Why child-led discovery leaves your child behind

No child should be left on her own for education. Child-led discovery leaves a child far behind his peers.

However, with Direct Instruction you can accomplish optimum results with any child, whose cognitive growth is accelerated by carefully engineered instruction, rather than waiting for him to learn through random experience. 

        Don’t let the boring definition fool you. It’s interesting when done the right way.

DI is the purposeful teaching of a skill-set using lectures or demonstrations of the material, rather than exploratory models such as inquiry-based learning. 

There are ways to introduce material in a fun and joyous way. 

(One of the best books to use this method is, "A Funny Boy Was Prince River", possibly followed by "Teach Your Child to Read in 100 Easy Lessons".)

To develop a child’s intelligence, parents would do well to pursue the only teaching method proven to work: direct instruction. DI can be considered to be the ‘best practice’ of education for every subject, especially for the elementary school ages. 

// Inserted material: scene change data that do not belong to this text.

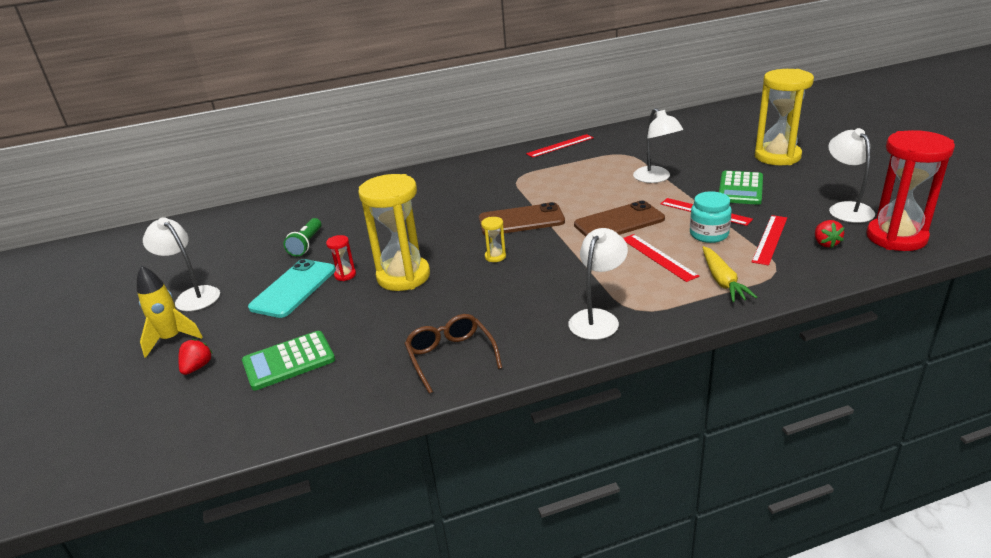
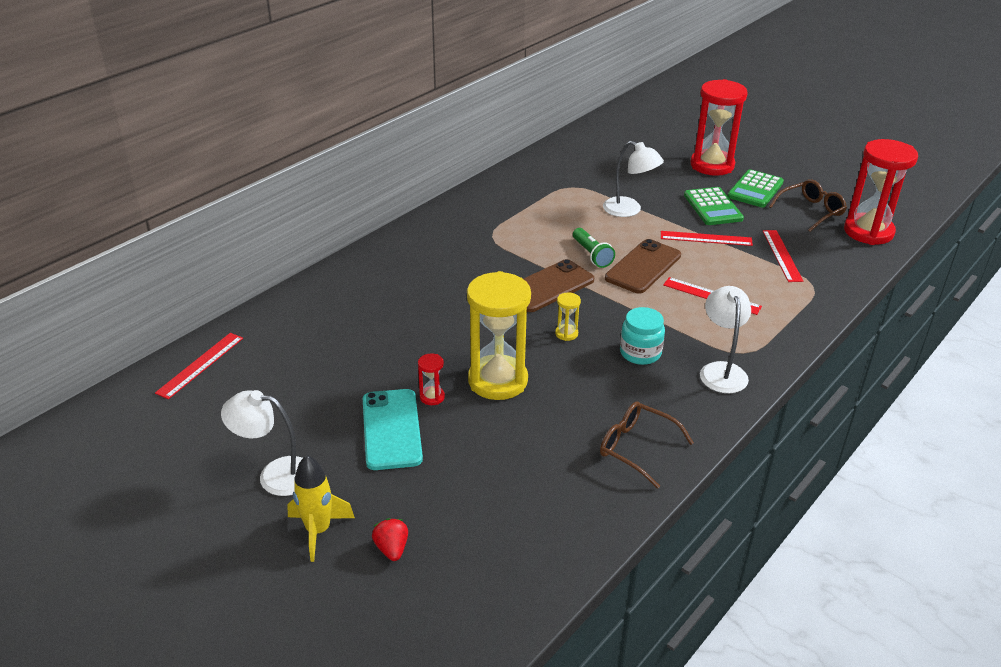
camera: 35 degrees left, 5 degrees up
(289, 361) = (485, 507): green calculator -> green calculator (755, 189)
(306, 244) = (341, 373): green flashlight -> green flashlight (592, 255)
(560, 146) = (495, 187): red ruler -> red ruler (200, 365)
(709, 234) = (731, 262): turquoise jar -> turquoise jar (640, 353)
(722, 281) = (783, 306): yellow carrot -> none
(777, 156) = (712, 165): yellow hourglass -> red hourglass
(825, 243) = (825, 249): red strawberry -> none
(846, 208) = (811, 211): white lamp -> brown glasses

DI is a teaching method that focuses on systematic, curriculum design and with a prescribed, behavioral script. (That is science-speak for guiding your child through easy steps that work.)

What was Project Follow Through? Why did we never hear of it?

        For almost 30 years (1967-1995), educrats experimented on U.S. kids in over 200 schools nationwide, with 22 different learning/teaching models.* Most of the failed models are still in use today. The data was intentionally kept from teachers and legislators.

The one and only successful method, direct instruction with phonics, has been mocked and ridiculed by ridiculous opponents, such as Frank Smith, who pushed the whole-language, sight-word propaganda (which causes dyslexia).

The Direct Instruction (DI) model was the only model that showed strong academic and effective gains at all sites. Some features of DI include: explicit, systematic instruction based on scripted lesson plans.

Emphasis on pace and efficiency of instruction, to accelerate student progress and bring students to mastery as quickly as possible. Frequent curriculum-based assessments help identify students who require additional intervention.

In other words, put your children on the launch pad of life and watch them soar!
   
Reason over rhetoric. Data over dogma.